_Exercício curto 1_
Extraia das linhas abaixo todas as que contêm a palavra "kern", diferenciando maiúsculas de minúsculas.
_Exercício curto 2_
Escreva a continuação do texto sobre o centroavante Claudiomiro, a partir da última frase apresentada.

Eu não gostava do Claudiomiro, não podia mesmo: centro-avante do Colorado, era algoz do meu Grêmio. Mas não havia como admirar  (invejar?) a bravura e a disposição do Bigorna dentro da área. A notícia de sua prematura morte, aos 68 anos, no último dia 24 de agosto, entristece os boleiros, sejam de quais cores forem. Para lembrar um pouco da vida e da arte desse grande centro-avante do futebol brasileiro, TUTAMÉIA publica a seguir texto de JONES LOPES, grande jornalista gaúcho, meu contemporâneo de lutas sindicais e jornalísticas na década de 1970 em Porto Alegre. A ele agradeço a lustrosa contribuição.

GOL INAUGURAL 

A morte do goleador Claudiomiro há uma semana não deixa de ser mais um capítulo da morte do romantismo no futebol. O seu número 9 às costas não identificava apenas sua camiseta do Inter, Botafogo, Flamengo, Caxias e Novo Hamburgo, por onde jogou, mas glorificava a instituição do centroavante, aquele homem cuja profissão era fuçar, cavocar, desbravar um curto e povoado espaço da área alheia a caminho do gol.

Negro forte, atarracado e de altura média, Claudiomiro tinha ao mesmo tempo a força e a habilidade do drible curto e inteligente, uma sintonia fina com a bola pouco afeita aos jogadores com aquela perna de tronco de árvore. Foi assim que ele marcou 210 gols no período de 1967 a 1974 e numa temporada em 1979. Até hoje é o terceiro maior goleador do Inter.

Foi asim que ele foi a campo no dia 6 de abril de 1969 com o Beira-Rio lotado numa solene tarde de sol. Era dia de inauguração do novo estádio do Inter. Claudiomiro escutava iê iê iê e Roberto Carlos porque, claro, recém completara 17 anos, tinha corpo de adulto, mas rosto de adolescente.

Dezessete anos. O mais jovem em campo, diante de 70 mil torcedores nas arquibancadas de cimento novinho em folha. E o pior, o adversário era de meter medo. Do outro lado do campo, o todo poderoso Benfica, um dos maiores times da Europa, recheado de jogadores da seleção de Portugal que havia eliminado o Brasil de Pelé na Copa de 1966, em Liverpool, na Inglaterra.

_Dados fornecidos_
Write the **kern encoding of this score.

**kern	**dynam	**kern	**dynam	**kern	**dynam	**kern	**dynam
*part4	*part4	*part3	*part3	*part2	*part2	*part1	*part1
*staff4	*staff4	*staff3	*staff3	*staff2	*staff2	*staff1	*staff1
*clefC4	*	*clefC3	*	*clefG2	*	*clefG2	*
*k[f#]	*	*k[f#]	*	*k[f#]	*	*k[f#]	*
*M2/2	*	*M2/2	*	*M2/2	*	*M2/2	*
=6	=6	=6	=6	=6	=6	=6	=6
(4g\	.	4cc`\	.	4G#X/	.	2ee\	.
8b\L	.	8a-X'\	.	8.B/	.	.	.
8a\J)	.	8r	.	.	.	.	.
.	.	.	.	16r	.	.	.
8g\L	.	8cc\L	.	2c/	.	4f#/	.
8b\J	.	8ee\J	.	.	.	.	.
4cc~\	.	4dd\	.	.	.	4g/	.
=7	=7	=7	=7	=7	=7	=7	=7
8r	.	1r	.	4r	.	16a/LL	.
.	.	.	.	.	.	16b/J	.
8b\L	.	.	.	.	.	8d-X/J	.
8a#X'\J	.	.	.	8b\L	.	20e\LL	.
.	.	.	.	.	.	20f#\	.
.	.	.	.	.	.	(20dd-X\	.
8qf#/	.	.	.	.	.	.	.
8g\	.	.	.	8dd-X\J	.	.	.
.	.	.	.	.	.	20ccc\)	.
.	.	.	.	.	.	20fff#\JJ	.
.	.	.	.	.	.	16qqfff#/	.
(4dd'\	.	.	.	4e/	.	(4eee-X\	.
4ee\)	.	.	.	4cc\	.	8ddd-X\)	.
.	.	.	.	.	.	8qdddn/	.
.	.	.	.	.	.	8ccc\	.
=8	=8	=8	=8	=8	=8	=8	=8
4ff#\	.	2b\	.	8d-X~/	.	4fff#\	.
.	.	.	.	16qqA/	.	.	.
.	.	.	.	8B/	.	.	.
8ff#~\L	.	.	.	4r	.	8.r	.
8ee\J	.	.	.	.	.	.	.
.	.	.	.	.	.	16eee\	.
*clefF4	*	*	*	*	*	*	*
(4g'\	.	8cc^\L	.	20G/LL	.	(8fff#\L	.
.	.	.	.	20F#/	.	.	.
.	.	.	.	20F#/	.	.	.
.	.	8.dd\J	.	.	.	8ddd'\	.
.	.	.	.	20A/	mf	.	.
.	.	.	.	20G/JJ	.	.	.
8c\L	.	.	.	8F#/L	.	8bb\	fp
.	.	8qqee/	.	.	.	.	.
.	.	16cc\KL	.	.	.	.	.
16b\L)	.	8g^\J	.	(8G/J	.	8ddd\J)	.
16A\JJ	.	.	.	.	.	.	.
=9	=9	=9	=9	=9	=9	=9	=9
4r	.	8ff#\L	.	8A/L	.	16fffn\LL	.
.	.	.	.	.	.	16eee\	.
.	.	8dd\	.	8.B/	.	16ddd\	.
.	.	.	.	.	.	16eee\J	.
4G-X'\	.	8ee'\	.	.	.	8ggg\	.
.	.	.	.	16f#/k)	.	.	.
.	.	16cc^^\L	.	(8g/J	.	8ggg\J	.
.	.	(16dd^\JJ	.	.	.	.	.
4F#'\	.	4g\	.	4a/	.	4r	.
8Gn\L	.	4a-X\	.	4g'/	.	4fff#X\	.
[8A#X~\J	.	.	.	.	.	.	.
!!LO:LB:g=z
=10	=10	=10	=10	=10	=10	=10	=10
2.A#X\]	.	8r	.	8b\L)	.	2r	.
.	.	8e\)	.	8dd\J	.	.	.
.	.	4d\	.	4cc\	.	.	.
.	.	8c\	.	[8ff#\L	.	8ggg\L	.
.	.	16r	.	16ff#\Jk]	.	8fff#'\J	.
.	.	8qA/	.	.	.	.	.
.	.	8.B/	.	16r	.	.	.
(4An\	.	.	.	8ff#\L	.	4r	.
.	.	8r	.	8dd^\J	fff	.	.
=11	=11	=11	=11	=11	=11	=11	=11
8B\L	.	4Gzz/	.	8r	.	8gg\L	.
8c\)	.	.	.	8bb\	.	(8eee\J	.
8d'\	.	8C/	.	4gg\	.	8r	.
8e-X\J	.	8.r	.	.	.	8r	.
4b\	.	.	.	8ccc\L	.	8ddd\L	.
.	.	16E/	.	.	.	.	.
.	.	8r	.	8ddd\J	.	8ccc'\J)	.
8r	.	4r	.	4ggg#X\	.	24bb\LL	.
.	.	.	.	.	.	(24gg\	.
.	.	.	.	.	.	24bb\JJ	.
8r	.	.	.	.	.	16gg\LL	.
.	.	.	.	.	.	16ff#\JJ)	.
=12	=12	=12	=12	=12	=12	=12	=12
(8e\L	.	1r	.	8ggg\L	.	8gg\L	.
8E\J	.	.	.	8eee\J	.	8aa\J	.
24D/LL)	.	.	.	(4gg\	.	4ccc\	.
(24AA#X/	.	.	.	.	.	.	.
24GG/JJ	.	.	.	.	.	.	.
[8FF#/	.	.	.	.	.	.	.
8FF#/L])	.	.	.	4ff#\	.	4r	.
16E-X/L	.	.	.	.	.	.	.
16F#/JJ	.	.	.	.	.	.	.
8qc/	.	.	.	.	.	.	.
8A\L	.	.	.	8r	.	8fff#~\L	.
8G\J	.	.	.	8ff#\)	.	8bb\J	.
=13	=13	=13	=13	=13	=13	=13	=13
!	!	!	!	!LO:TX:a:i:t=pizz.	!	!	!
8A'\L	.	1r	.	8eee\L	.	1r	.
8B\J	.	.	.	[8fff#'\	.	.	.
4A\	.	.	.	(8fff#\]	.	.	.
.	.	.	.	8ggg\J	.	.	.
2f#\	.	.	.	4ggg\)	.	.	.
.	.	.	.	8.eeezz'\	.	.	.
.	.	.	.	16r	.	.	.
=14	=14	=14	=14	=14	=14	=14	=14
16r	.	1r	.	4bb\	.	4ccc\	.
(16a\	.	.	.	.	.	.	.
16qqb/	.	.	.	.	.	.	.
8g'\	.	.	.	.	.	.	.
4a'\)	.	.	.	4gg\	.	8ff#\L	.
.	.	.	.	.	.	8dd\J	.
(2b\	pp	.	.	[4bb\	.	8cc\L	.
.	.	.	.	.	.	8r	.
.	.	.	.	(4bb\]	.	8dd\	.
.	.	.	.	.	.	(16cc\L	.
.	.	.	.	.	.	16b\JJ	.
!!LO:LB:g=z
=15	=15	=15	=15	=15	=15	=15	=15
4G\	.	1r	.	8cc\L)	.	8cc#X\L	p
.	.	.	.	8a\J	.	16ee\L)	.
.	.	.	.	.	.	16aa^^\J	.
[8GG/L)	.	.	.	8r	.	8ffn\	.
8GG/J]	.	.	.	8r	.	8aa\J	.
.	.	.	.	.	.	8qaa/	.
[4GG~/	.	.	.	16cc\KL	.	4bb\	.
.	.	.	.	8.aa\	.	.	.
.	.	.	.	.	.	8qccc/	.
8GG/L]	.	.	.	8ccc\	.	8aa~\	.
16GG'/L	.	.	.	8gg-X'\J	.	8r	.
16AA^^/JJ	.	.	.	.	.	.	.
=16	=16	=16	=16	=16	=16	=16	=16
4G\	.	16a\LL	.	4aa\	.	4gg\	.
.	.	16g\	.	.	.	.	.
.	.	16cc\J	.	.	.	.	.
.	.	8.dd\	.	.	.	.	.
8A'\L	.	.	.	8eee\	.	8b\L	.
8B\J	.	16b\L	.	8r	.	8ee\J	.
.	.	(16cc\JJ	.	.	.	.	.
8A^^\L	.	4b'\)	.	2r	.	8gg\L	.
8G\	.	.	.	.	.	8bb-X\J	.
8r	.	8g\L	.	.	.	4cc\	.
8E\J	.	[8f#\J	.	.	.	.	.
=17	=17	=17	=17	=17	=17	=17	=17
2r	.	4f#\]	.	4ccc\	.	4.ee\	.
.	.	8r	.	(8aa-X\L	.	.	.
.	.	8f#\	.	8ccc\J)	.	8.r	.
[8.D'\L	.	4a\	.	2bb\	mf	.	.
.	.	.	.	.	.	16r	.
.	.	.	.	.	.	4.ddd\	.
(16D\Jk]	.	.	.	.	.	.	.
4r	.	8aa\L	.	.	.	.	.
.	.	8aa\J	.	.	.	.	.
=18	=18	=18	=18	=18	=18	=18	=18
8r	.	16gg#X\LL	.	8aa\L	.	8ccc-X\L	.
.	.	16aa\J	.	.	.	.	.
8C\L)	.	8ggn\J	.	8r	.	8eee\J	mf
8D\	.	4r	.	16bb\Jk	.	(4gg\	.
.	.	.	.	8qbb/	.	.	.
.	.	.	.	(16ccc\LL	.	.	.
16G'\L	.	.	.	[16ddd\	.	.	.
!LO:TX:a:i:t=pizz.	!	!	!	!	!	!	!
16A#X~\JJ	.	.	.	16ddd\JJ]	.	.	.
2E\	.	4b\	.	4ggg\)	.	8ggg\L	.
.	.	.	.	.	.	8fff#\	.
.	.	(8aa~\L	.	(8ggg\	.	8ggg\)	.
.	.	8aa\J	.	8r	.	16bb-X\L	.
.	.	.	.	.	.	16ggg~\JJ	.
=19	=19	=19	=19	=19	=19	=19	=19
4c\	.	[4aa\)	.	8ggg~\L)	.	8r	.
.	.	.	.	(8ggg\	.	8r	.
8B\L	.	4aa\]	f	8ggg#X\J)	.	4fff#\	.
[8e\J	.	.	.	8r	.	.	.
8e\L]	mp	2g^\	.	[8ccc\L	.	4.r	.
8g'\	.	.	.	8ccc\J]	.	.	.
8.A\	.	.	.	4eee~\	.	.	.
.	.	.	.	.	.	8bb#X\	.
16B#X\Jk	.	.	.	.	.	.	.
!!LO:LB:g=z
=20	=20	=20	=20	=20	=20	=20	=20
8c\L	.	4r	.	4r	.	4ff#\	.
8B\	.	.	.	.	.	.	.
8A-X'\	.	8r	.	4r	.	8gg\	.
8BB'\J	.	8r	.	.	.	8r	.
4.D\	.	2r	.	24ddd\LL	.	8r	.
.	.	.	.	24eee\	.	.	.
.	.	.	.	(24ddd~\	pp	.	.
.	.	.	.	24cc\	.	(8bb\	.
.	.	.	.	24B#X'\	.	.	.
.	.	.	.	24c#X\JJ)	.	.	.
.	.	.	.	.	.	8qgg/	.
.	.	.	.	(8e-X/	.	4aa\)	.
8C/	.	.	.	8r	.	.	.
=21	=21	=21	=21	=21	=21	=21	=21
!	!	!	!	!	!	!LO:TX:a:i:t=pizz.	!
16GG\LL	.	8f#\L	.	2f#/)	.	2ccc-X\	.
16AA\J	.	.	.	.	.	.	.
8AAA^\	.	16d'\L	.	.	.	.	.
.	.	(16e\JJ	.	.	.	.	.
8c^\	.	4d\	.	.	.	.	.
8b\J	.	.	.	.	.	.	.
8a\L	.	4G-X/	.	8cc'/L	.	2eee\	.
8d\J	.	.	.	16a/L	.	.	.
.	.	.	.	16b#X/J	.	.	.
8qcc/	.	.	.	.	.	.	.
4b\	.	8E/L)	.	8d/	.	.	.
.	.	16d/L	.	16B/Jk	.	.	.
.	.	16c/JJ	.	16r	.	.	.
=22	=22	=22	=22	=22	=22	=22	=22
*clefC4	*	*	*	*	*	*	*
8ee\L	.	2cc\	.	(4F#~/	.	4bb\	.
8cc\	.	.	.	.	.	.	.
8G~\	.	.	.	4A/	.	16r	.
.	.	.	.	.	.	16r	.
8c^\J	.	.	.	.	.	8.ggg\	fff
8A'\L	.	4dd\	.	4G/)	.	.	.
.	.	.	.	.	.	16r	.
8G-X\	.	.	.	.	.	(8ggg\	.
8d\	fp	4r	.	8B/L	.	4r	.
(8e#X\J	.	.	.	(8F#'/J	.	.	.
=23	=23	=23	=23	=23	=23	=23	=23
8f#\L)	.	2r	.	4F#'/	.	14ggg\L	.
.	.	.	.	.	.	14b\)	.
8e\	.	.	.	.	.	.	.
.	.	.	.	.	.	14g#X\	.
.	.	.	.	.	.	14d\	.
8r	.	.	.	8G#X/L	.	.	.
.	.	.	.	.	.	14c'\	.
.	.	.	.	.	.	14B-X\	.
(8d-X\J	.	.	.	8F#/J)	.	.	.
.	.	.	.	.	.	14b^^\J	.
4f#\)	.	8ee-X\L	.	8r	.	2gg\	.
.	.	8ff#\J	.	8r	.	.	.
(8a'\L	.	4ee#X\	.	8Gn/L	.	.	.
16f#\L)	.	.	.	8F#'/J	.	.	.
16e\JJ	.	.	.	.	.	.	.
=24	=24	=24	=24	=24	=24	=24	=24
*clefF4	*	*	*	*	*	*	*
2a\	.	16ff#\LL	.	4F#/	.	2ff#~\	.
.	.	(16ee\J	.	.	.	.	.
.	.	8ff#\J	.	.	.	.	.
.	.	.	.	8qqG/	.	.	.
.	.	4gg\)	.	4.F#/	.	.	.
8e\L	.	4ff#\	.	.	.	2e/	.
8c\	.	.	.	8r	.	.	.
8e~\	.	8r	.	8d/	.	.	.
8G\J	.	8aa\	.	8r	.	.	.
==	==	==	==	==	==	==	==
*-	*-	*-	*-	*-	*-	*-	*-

_Resposta do exercício 1_
Write the **kern encoding of this score.
**kern	**dynam	**kern	**dynam	**kern	**dynam	**kern	**dynam

_Resposta do exercício 2_
O mais temido deles era o moçambicano Eusébio, outro dos centroavantes diabólico, mais maduro e mais célebre, aos 27 anos.

E Claudiomiro, no gramado intocado, olhava pra Eusébio com admiração de um fã. Na Copa da Inglaterra, quando a fama de Eusébio chegara ao ponto de dizerem que ele havia roubado de Pelé a coroa de rei do futebol, aquele centroavante do Inter tinha àquela época apenas 14 anos.

Pois agora era melhor esquecer o ídolo. E aí Claudiomiro pressentiu um cruzamento e cabeceou pra inaugurar as redes do Beira-Rio. Eusébio não deve ter registrado o nome do autor daquele gol mítico. Mas o futebol guardou para sempre.

Claudiomiro Estrais Ferreira guardava outro segredo. O sobrenome Estrais, na verdade, era Streiss. Sua mãe, dona Delaide herdou o sobrenome por ter sido criada por alemães.

Depois daquele jogo inesquecível, em que o Inter por fim venceu o Benfica por 2 a 1 na inauguração do estádio, Benfica e Eusédio voltaram para Lisboa. Claudiomiro foi festejar em Canoas, na grande Porto Alegre, onde ainda morava com a família. Afinal, tinha apenas 17 anos. Sua morte, aos 68 anos, é mais uma cena do fim do romantismo no futebol. (texto de JONES LOPES)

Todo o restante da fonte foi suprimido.